The initial wave of DOCSIS 3.1 modems are expected to be hybrids that also support DOCSIS 3.0 spectrum.
OFDM will allow operators to use spectrum in noisy, lower portions of the spectrum, where the upstream resides, or up above 1GHz, where downstream spectrum might face attenuation issues.
With OFDM, cable could use spectrum up to 1.2 GHz for DOCSIS 3.1, and yield another 200MHz of fresh capacity to eventually pursue downstream speeds of 10 Gbps.
Gains on the lower end of the spectrum, meanwhile, would push cable’s potential upstream capacity target to 2 Gbps. That upstream potential could only be reached if a U.S. operator executed a “high-split” and raised the current upstream bandwidth (5Mhz to 42 MHz) to 200MHz. A 1 Gig upstream path would require about 125 MHz of spectrum, Rice said.
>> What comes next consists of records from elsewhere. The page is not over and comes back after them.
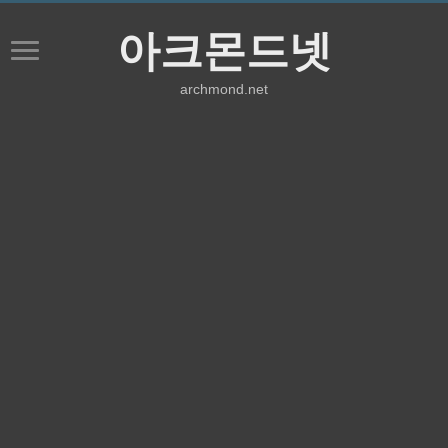
아크몬드넷
archmond.net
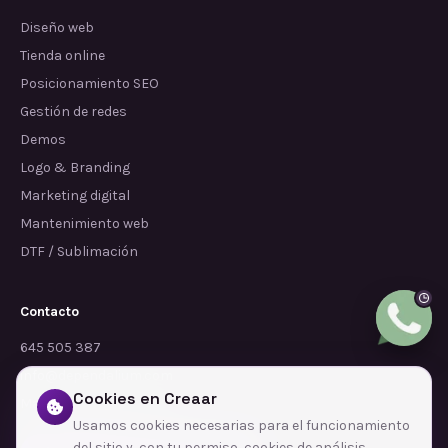
Diseño web
Tienda online
Posicionamiento SEO
Gestión de redes
Demos
Logo & Branding
Marketing digital
Mantenimiento web
DTF / Sublimación
Contacto
645 505 387
info@dependalium.com
Cookies en Creaar
Mataró
(
Barcelona
)
Usamos cookies necesarias para el funcionamiento
del sitio y, con tu permiso, cookies de análisis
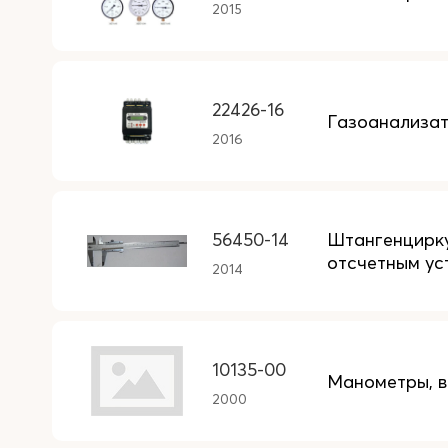
2015
22426-16
Газоанализа
2016
56450-14
Штангенцирку
отсчетным ус
2014
10135-00
Манометры, в
2000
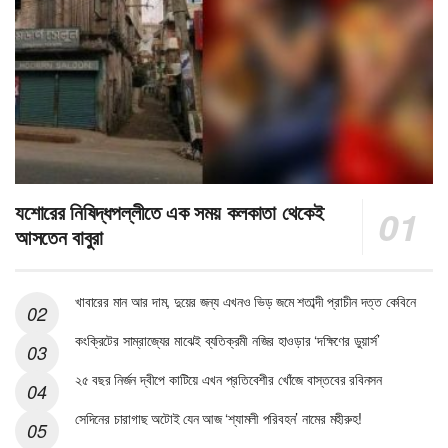
যশোরের নিষিদ্ধপল্লীতে এক সময় কলকাতা থেকেই
আসতেন বাবুরা
খাবারের মান আর দাম, দুয়ের জন্য এখনও ভিড় জমে শতাব্দী প্রাচীন দত্ত কেবিনে
কংক্রিটের সাম্রাজ্যের মাঝেই ব্যতিক্রমী নজির হাওড়ার ‘দক্ষিণের ডুয়ার্স’
২৫ বছর নির্জন দ্বীপে কাটিয়ে এখন প্রতিবেশীর খোঁজে বাস্তবের রবিনসন
সেদিনের চারাগাছ অটোই যেন আজ ‘শ্যামলী পরিবহন’ নামের মহীরুহ!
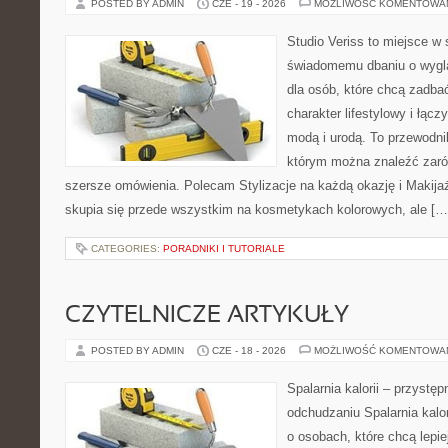
POSTED BY ADMIN
CZE - 19 - 2026
MOŻLIWOŚĆ KOMENTOWA
Studio Veriss to miejsce w
świadomemu dbaniu o wygl
dla osób, które chcą zadbać
charakter lifestylowy i łąc
modą i urodą. To przewodn
którym można znaleźć zarówn
szersze omówienia. Polecam Stylizacje na każdą okazję i Makija
skupia się przede wszystkim na kosmetykach kolorowych, ale […
CATEGORIES:
PORADNIKI I TUTORIALE
CZYTELNICZE ARTYKUŁY
POSTED BY ADMIN
CZE - 18 - 2026
MOŻLIWOŚĆ KOMENTOWA
Spalarnia kalorii – przystę
odchudzaniu Spalarnia kalor
o osobach, które chcą lepi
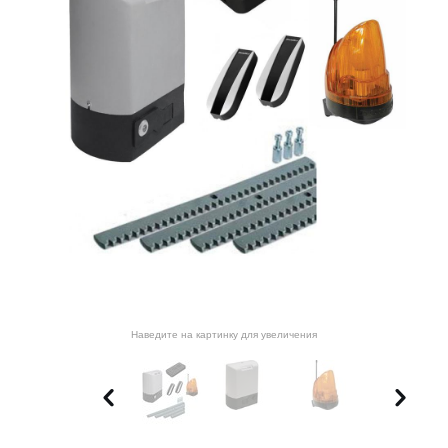
Наведите на картинку для увеличения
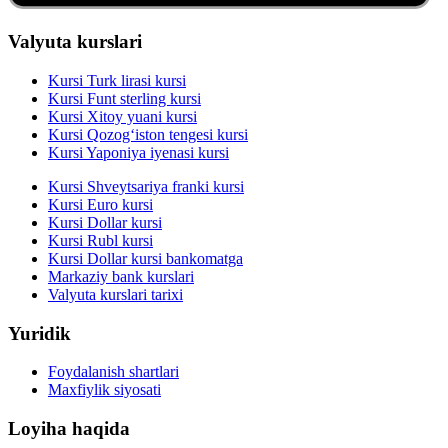
Valyuta kurslari
Kursi Turk lirasi kursi
Kursi Funt sterling kursi
Kursi Xitoy yuani kursi
Kursi Qozog‘iston tengesi kursi
Kursi Yaponiya iyenasi kursi
Kursi Shveytsariya franki kursi
Kursi Euro kursi
Kursi Dollar kursi
Kursi Rubl kursi
Kursi Dollar kursi bankomatga
Markaziy bank kurslari
Valyuta kurslari tarixi
Yuridik
Foydalanish shartlari
Maxfiylik siyosati
Loyiha haqida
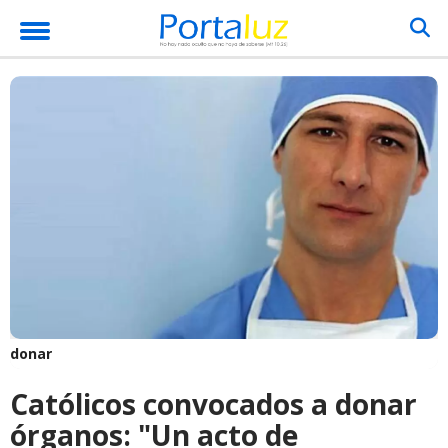
donar
Católicos convocados a donar
órganos: "Un acto de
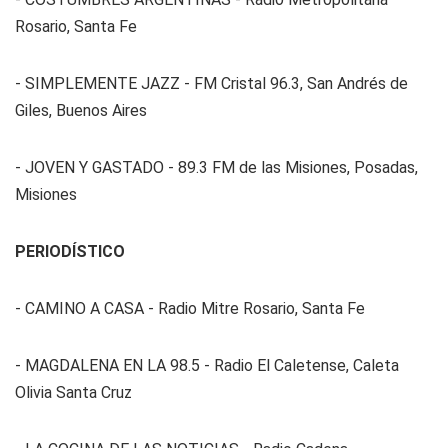
Rosario, Santa Fe
- SIMPLEMENTE JAZZ - FM Cristal 96.3, San Andrés de
Giles, Buenos Aires
- JOVEN Y GASTADO - 89.3 FM de las Misiones, Posadas,
Misiones
PERIODÍSTICO
- CAMINO A CASA - Radio Mitre Rosario, Santa Fe
- MAGDALENA EN LA 98.5 - Radio El Caletense, Caleta
Olivia Santa Cruz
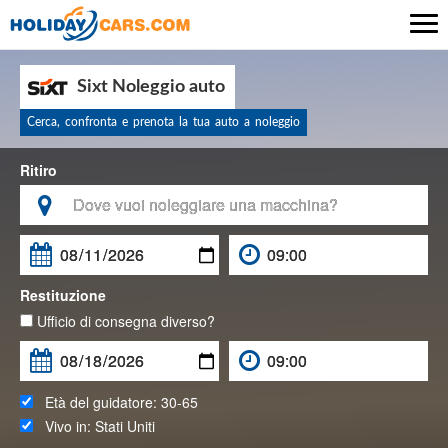

Sixt Noleggio auto
Cerca, confronta e prenota la tua auto a noleggio
Ritiro

Restituzione
Ufficio di consegna diverso?
Età del guidatore:
30-65
Vivo in:
Stati Uniti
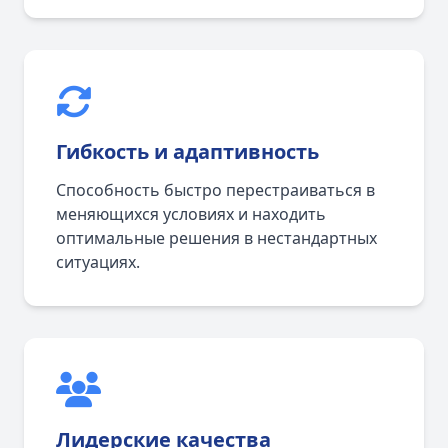
Гибкость и адаптивность
Способность быстро перестраиваться в
меняющихся условиях и находить
оптимальные решения в нестандартных
ситуациях.
Лидерские качества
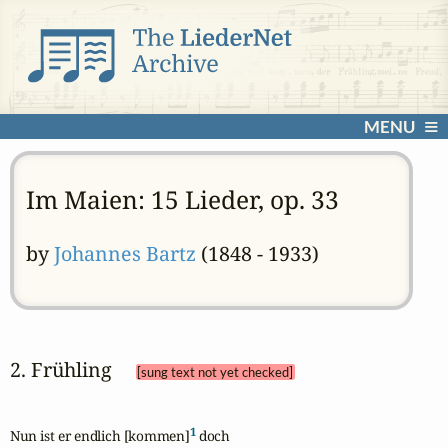
MENU
Im Maien: 15 Lieder, op. 33
by
Johannes Bartz
(1848 - 1933)
2. Frühling 
[sung text not yet checked]
1
Nun ist er endlich [kommen]
 doch
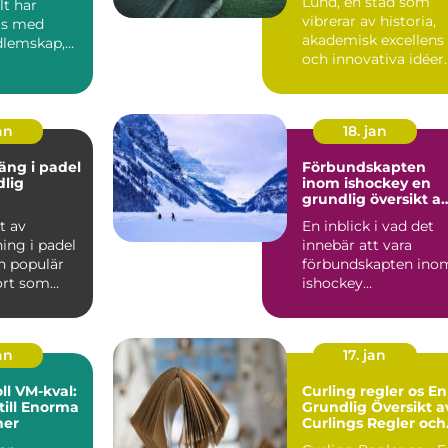
Lund, en stad som
lt har
vibrerar av historia,
ts med
akademisk excellens
dlemskap,
och innovativa idéer
..
är ocks...
an
18. jan
äng i padel
Förbundskapten
dlig
inom ishockey en
grundlig översikt a
denna roll
t av
En inblick i vad det
ing i padel
innebär att vara
n populär
förbundskapten ino
ort som
ishockey
r element
Förbundskaptenen ä
en central f...
an
17. jan
l VM-kval:
Curling regler os En
till Enorma
Grundlig Översikt a
ner
Curlings Regler och
Mer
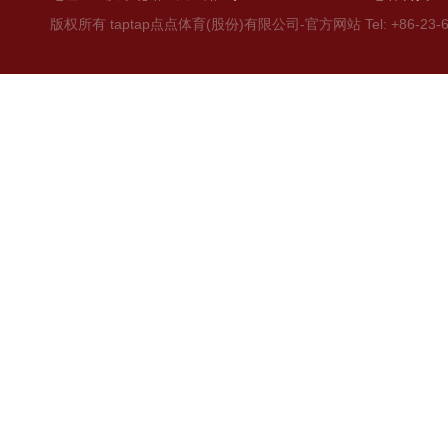
版权所有 taptap点点体育(股份)有限公司-官方网站 Tel: +86-23-6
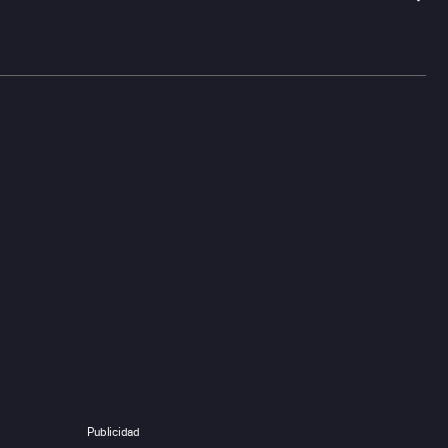
Publicidad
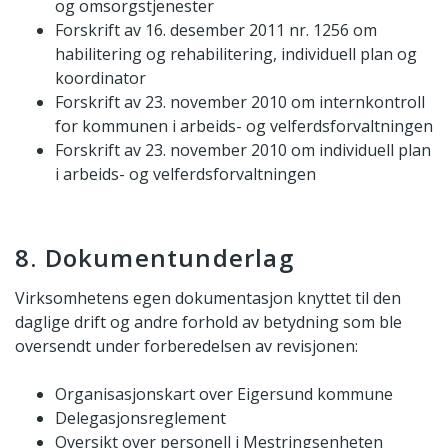
og omsorgstjenester
Forskrift av 16. desember 2011 nr. 1256 om
habilitering og rehabilitering, individuell plan og
koordinator
Forskrift av 23. november 2010 om internkontroll
for kommunen i arbeids- og velferdsforvaltningen
Forskrift av 23. november 2010 om individuell plan
i arbeids- og velferdsforvaltningen
8. Dokumentunderlag
Virksomhetens egen dokumentasjon knyttet til den
daglige drift og andre forhold av betydning som ble
oversendt under forberedelsen av revisjonen:
Organisasjonskart over Eigersund kommune
Delegasjonsreglement
Oversikt over personell i Mestringsenheten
But that’s a long term view. Top engineering and technology execs at Comcast, Time Warner Cable, Cablevision Systems and Cox Communications said the efficiency provided by OFDM and DOCSIS 3.1 could prolong the need to widen the current upstream bandwidth range for U.S. MSOs (5MHz to 42MHz) and avoid a “mid-split” that would raise the upstream to 85MHz or a “high-split” that would push the upstream up to 200MHz.